Cuba Is Literally in the Dark
Many Cubans heard about the indictment while dealing with rolling blackouts.
According to the New York Times, word of the Castro charges is spreading slowly across the island because Cuba's energy sector has effectively collapsed. Daily blackouts, food shortages, and medicine shortages are widespread across the island.
Cubans are divided on the indictment's legitimacy, the Times reports, but the hope for anything that might ease their daily suffering is widespread.
The people this ostensibly benefits — ordinary Cubans — are finding out about it between power outages, hungry, with no medicine. The pressure campaign is real. So is the humanitarian cost of it.
Most mainstream coverage is focusing on whether the indictment will "work" as a geopolitical tool. Few outlets are leading with the fact that regular Cuban people are absorbing the pain of the US blockade right now.
What the Mainstream Coverage Is Getting Wrong
CNN, NPR, NBC News, and the Washington Post are all treating this primarily as a Trump political story — how it fits into his Cuba pressure campaign, what it means for diplomatic relations.

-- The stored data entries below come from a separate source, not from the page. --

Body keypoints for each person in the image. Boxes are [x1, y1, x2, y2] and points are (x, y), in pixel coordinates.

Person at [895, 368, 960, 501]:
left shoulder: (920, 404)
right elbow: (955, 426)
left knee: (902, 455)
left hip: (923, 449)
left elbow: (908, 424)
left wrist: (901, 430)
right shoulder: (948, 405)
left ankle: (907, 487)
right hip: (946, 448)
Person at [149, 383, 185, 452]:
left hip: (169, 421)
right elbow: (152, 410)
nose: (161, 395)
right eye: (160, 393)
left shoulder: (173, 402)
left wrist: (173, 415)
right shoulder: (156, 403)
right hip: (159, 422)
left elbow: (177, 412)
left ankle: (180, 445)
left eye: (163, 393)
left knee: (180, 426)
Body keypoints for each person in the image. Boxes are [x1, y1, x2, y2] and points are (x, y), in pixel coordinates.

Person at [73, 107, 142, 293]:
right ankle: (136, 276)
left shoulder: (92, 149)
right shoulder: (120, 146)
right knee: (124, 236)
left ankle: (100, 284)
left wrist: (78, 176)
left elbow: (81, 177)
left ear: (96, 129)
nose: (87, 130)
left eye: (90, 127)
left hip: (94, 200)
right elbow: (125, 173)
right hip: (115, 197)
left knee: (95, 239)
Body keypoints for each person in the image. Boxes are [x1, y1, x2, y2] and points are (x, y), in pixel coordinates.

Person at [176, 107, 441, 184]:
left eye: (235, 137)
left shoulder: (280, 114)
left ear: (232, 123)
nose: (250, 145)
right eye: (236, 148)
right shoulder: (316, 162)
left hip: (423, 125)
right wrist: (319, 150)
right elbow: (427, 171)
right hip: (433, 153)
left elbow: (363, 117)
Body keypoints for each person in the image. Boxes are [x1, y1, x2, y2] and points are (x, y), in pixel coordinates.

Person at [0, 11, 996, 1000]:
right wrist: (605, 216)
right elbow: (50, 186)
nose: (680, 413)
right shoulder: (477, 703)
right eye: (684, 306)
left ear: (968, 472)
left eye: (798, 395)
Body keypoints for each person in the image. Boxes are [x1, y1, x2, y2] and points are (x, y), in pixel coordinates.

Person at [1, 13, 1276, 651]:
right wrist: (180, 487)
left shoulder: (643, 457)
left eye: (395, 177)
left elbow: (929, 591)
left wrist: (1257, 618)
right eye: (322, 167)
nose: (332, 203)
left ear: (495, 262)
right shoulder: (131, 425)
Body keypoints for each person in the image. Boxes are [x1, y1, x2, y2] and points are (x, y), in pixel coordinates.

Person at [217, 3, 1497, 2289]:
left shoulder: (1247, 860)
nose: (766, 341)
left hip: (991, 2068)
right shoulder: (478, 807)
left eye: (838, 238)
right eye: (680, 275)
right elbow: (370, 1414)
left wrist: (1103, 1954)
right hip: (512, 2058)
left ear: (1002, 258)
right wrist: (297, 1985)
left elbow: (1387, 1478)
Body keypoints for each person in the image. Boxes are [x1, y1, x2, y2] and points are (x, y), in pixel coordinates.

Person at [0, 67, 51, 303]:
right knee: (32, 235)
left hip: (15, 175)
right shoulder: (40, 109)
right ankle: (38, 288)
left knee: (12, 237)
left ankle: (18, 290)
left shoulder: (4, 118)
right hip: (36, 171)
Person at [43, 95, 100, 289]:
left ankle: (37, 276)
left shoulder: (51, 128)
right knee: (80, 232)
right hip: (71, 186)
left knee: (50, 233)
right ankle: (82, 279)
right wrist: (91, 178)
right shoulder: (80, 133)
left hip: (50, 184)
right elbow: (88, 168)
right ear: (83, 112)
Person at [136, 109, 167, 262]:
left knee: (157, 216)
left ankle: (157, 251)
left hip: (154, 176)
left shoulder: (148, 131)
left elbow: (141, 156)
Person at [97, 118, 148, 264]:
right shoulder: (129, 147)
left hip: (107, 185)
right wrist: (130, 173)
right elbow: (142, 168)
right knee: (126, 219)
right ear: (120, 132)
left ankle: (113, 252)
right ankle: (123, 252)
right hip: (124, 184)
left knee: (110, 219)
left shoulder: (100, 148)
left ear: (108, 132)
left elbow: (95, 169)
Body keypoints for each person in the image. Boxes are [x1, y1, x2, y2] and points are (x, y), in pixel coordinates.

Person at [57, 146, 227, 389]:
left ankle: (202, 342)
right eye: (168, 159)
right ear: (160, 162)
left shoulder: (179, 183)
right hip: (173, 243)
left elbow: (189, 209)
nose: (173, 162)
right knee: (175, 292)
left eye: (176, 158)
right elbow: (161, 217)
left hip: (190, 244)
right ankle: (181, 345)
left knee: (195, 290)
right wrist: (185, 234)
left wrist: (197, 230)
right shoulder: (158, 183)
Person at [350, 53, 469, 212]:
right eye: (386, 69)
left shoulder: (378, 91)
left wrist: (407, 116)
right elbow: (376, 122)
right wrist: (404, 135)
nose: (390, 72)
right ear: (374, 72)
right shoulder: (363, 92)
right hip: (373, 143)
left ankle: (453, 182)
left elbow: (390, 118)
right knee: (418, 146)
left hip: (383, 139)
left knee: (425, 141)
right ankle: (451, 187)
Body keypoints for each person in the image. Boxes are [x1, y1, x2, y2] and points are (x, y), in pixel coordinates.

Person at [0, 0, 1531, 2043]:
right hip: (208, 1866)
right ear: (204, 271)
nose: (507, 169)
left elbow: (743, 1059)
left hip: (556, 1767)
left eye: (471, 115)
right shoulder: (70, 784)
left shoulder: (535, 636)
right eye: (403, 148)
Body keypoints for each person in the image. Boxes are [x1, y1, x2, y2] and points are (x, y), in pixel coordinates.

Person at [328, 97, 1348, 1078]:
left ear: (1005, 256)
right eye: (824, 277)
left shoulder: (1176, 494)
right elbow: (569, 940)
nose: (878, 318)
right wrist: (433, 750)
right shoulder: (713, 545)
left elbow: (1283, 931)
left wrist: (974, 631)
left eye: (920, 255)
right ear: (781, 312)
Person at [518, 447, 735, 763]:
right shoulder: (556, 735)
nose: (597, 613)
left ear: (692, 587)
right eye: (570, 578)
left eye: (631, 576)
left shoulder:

That framing isn't wrong. But it's incomplete.
The indictment of a 94-year-old man who hasn't held real power since 2018 doesn't topple a regime. The Cuban government called the charges a "despicable and infamous act of political provocation," per CNN. Cuba's current president Miguel Díaz-Canel is still running the country. The regime's apparatus is still intact.
Blanche can say it's not a show indictment all he wants. Until someone actually answers for the 1996 shootdown in a US courtroom, it functionally is — unless Washington follows through on the extraction threat. Which would start an entirely different kind of crisis.
What Happens Next
The Castro indictment isn't over — it's escalating. China is now publicly in the mix. The US is making barely-veiled extraction threats. Cuba's population is suffering through blackouts while this plays out above their heads.
Four Americans were killed in 1996. Their families deserve justice. That's legitimate.
But justice and geopolitical strategy aren't always the same thing. Right now, Washington is using both arguments simultaneously — and the people in the crossfire aren't in Miami. They're in Havana, waiting for the lights to come back on.